3. Resource Requirements

WorkloadCPU requestCPU limitMemory requestMemory limit
identity-api500m2000m512Mi1.5Gi
identity-worker200m1000m256Mi1Gi
identity-jwks100m500m128Mi256Mi

4. Caching Layers

LayerContentsTTL
CDN (JWKS)/.well-known/jwks.json5 min, stale-while-revalidate=60
Redis (per region)Session lookup by sessionId, rate-limit counters, login-attempt tracker15 min / sliding
In-memory (per pod)JWT verification keys (by kid)10 min
Postgres pgbouncerTransaction-mode pool, per-tenant app.tenant_id set on checkout

5. CDN Usage

  • Public endpoints (JWKS, password-reset landing) served via CDN with signed origin.
  • Private endpoints (/api/v1/auth/*, /api/v1/users/*) bypass CDN (origin direct).
  • Geographic routing: anycast for public; regional for private.

6. Edge Rules

  • WAF: OWASP CRS + custom rules (credential-stuffing heuristics, IP reputation, header fingerprinting).
  • Rate limits at edge:
    • /auth/login — 10/min per IP, 30/min per email
    • /auth/password/reset/request — 3/hour per email
    • /auth/refresh — 60/min per refresh-token family
    • /auth/sso/* — 20/min per tenant
  • Geographic blocking: per-tenant allowlist/denylist (OFAC + tenant-configured).
  • Anti-bot: Turnstile on signup + password reset.

7. Service Mesh

  • mTLS inside cluster (SPIFFE identity: spiffe://ghasi/prod/identity-service).
  • Egress to IdPs (Google, Microsoft, SAML): restricted via egress gateway + per-destination allowlist.
  • Egress to KMS: per-region, mTLS + IAM.

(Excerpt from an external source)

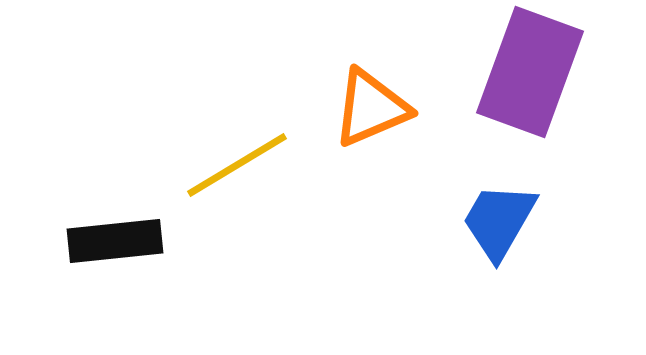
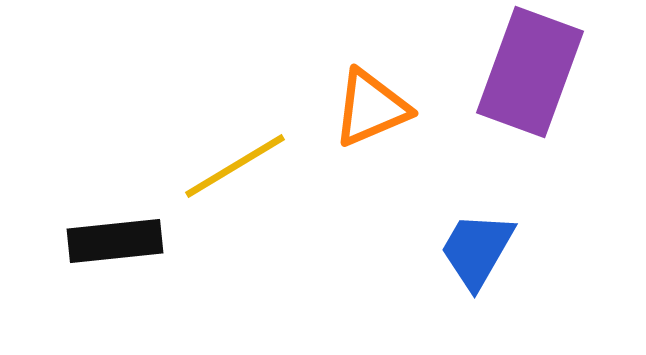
yellow line: moved 2 px left, 1 px down
blue trapezoid: moved 22 px left, 29 px down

8. Deployment Topology Diagram

┌────────────────────┐
│ CDN (Cloudflare) │ /.well-known/jwks.json
└─────────┬──────────┘

┌────────────────────┼────────────────────┐
│ │ │
┌────▼──────┐ ┌───────▼────────┐ ┌─────▼───────┐
│ WAF + LB │ │ API Gateway │ │ WAF + LB │
│ (us-east)│ │ (per region) │ │ (eu-fra-1) │
└────┬──────┘ └───────┬────────┘ └─────┬───────┘
│ │ │
┌────▼──────────┐ ┌─────▼──────────┐ ┌────▼─────────┐
│ identity-api │ │ identity-api │ │ identity-api │
│ (3–40 pods) │ │ (3–40 pods) │ │ (3–40 pods) │
└────┬──────────┘ └─────┬──────────┘ └────┬─────────┘
│ │ │
┌─────▼─────┐ ┌────▼────┐ ┌────▼────┐
│ Postgres │ RLS │ Redis │ │ KMS │
│ (primary) │ │ (cache) │ │ (HSM) │
└───────────┘ └─────────┘ └─────────┘

┌─────▼──────┐
│ Read replica│ → JWKS serve, analytics
└────────────┘

9. Release Strategy

  • Blue/green for API container. New version registered with kid-new; old kid still served until drain.
  • Canary (10% → 50% → 100%) on identity-worker.
  • Zero-downtime KMS key rotation via kid overlap window (≥ 2 days).

10. Disaster Recovery

  • RPO: 5 min (Postgres WAL shipped to cold storage).
  • RTO: 60 min (DR drill quarterly).
  • Failover: intra-region automatic; cross-region manual with CTO sign-off.
  • Backups: per-tenant snapshot daily; restore tested monthly.